Liberal Demokrat Parti (LDP) diye bir partimiz var, 6 bin küsur da üyesi.
Kendine bir de slogan uydurmuş: "Özgürlüğümü seviyorum"...
Hani "doğadan gelen lezzet" ya da "motor yağında kalite" gibilerden bir reklam sloganı.
Halkımız özgürlüğünü sevmiyor olmalı ki, bu partinin 1999 seçimlerinde aldığı oy yüzde 0.41... 2002 seçimlerinde aldığı oy yüzde 0.28...
2007 seçimlerinde aldığı oy yüzde 0.10... 2011 seçimlerinde yüzde 0.04...
2015'in haziran seçimlerinde yüzde 0.06, kasım seçimlerinde gene yüzde 0.06... İstikrarlı bir kuruluş.
2019 seçimleri yapıldığında ne yazık ki bu konuda hiçbir şey yazamayacağız çünkü YSK kararıyla seçimlere giremeyeceği açıklandı! Dört yıldır kongre yapmıyormuş.
Bu partinin kurucusu ve ilk genel başkanı bana çok kızar, protesto mektupları gönderirdi.
Partisine "küçük" dediğim için.
Yıllar sonra şimdi özür dileyerek düzeltiyorum, bu parti büyük partidir.

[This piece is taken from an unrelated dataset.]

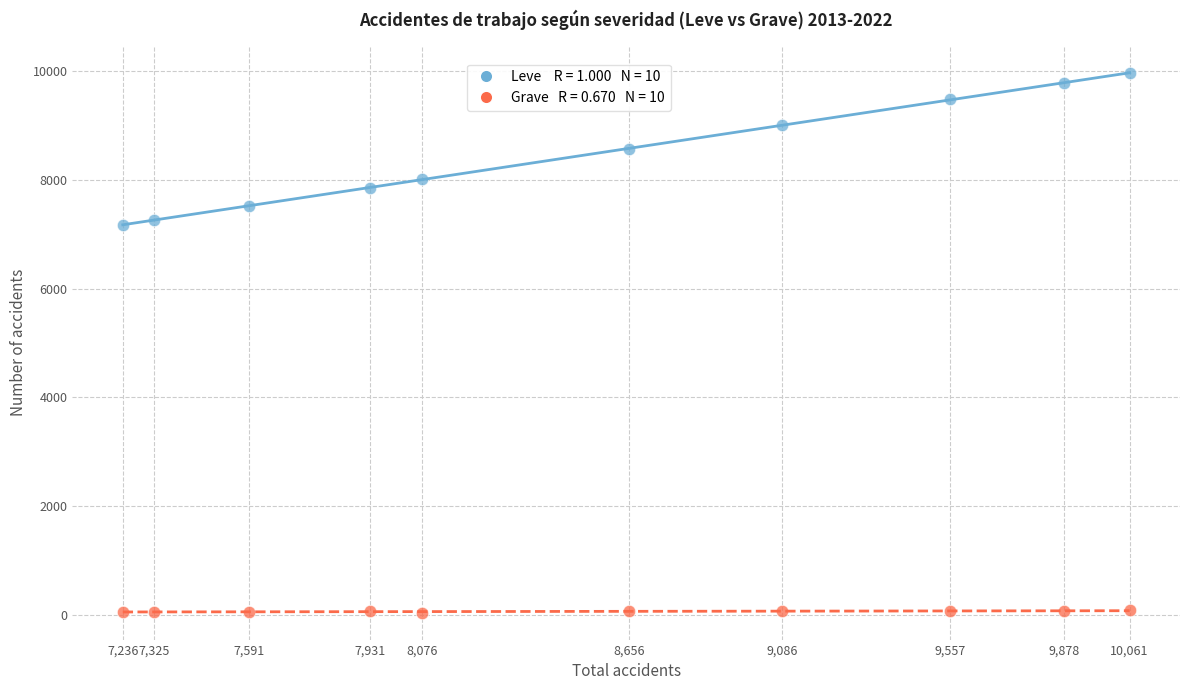

Across all data points, what is the range of X values (max minus min)?

2825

O kadar büyük bir partidir ki, bu partinin eski genel sekreter yardımcısı "iktidara geldiklerinde marihuanayı serbest bırakacaklarını" açıklamıştı!
"Eşcinsel evliliği" konusundaki düşüncelerini ne yazık ki öğrenememiştik.
Büyük parti, "gelir vergisine karşı" olmasıyla da tanınır.
Gelir vergisinin kişilerden değil yalnızca kurumlardan alınmasını savunur, o da çok düşük bir oranda.
Fikir belki güzeldi de, eski genel başkan kibarca "vergi borcu olanlar" listesinin birinci sırasında yer alınca işin ciddiyeti kaçmıştı...
Dün öğrendik, bu büyük partide deprem yaşanmış.
Başkan on bir yıldır yürüttüğü görevi bırakmış, yerine bir başkası gelmiş.
Fakat "parti içi muhalefet" buna tepki gösteriyormuş.
Yalnız CHP'de olacak değil ya, bunlarda da parti içi muhalefet varmış.
Yeni başkanın, parti içi iktidarı muhalefete kaptırmamak için "muvazaa" sonucu görevi devraldığını söylüyorlarmış...
Neye muhalefet ettiklerini de öğrenemedik ama iktidara yürüyen bir siyasi kuruluşta, doğrusu kritik bir süreçtir bu.